Research

Research

The aim of our research group is to provide a quantitative description of how mechanical forces influence structural adaptation in biological materials. Our main focus is on bone. Different processes acting on very different length and time scales result in changes of the bone structure. Bone remodeling allows a replacement of bone on a microscopic scale, bone mineralization stiffens the material by incorporation of nanoscopic mineral particles, bone healing enables a restoration of the mechanical function of bone on a macroscopic scale after fracture.

Our pursuit to unravel the mechanobiology of bone led us to investigate network structures in bone.

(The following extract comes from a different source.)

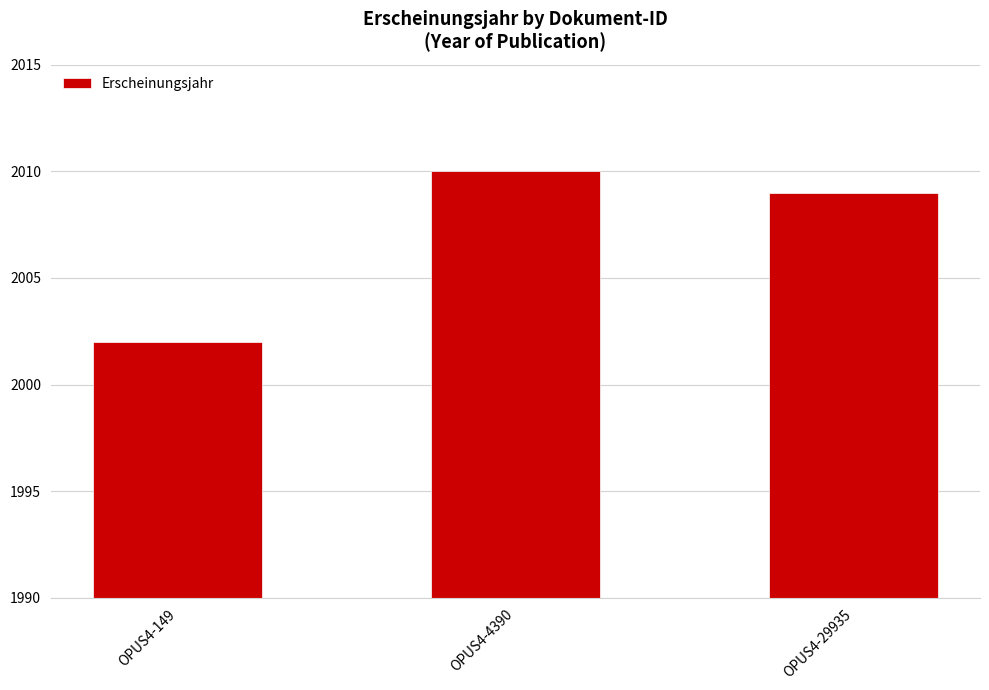

How many bars are there in total?

3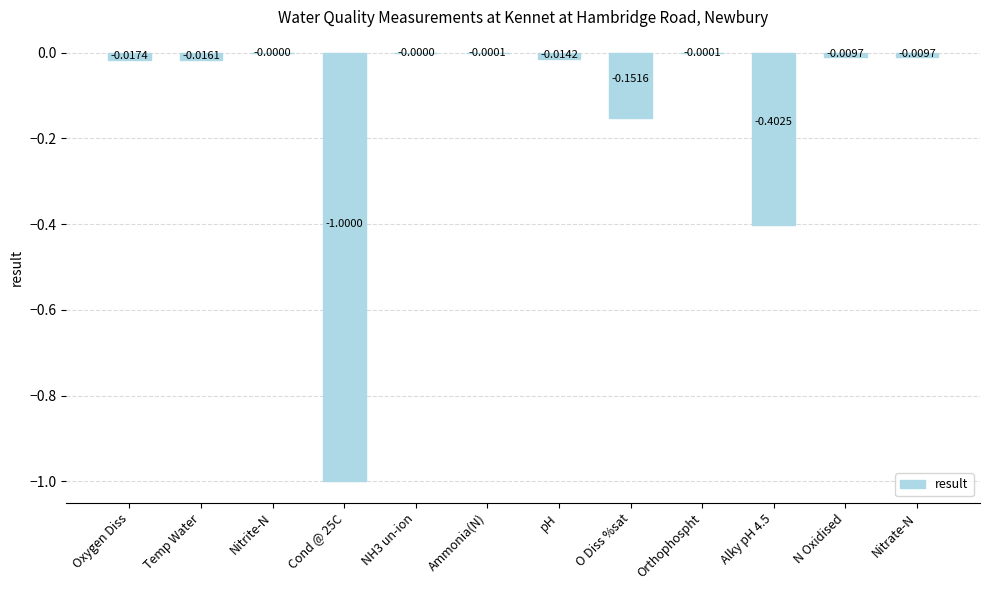

What is the change in value from Nitrite-N to Cond @ 25C?

-1.0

The ability of bone to adapt its structure to a changing mechanical environment require bone cells to act as mechanosensors. However, due to the high stiffness of bone, strains are assumed too small to be directly sensed by cells. To resolve this dilemma, the Fluid Flow Hypothesis was proposed, which states that load-induced fluid flow through the lacunocanalicular network (LCN) acts as mechanical stimulus. The LCN forms an intricate porosity, which permeates the bone and accommodates the cell network of osteocytes. It is thought that the fluid flow through this network creates shear and drag forces on the surface of the osteocytes, which the cells sense.

In our research group, we combine 3D imaging like laser scanning confocal microscopy (LSCM), Focused Ion Beam-Scanning Electron Microscopy (FIB-SEM) and microcomputed tomography (µCT), with advanced imaging analysis and image quantification combined with computational modeling. In the case of the lacunocanalicular network, we skeletonize the images obtained by confocal microscopy to obtain a mathematical network, quantify network parameters as well as apply network theory, and attempt a functional interpretation of the network architecture by calculating the fluid flow through the network.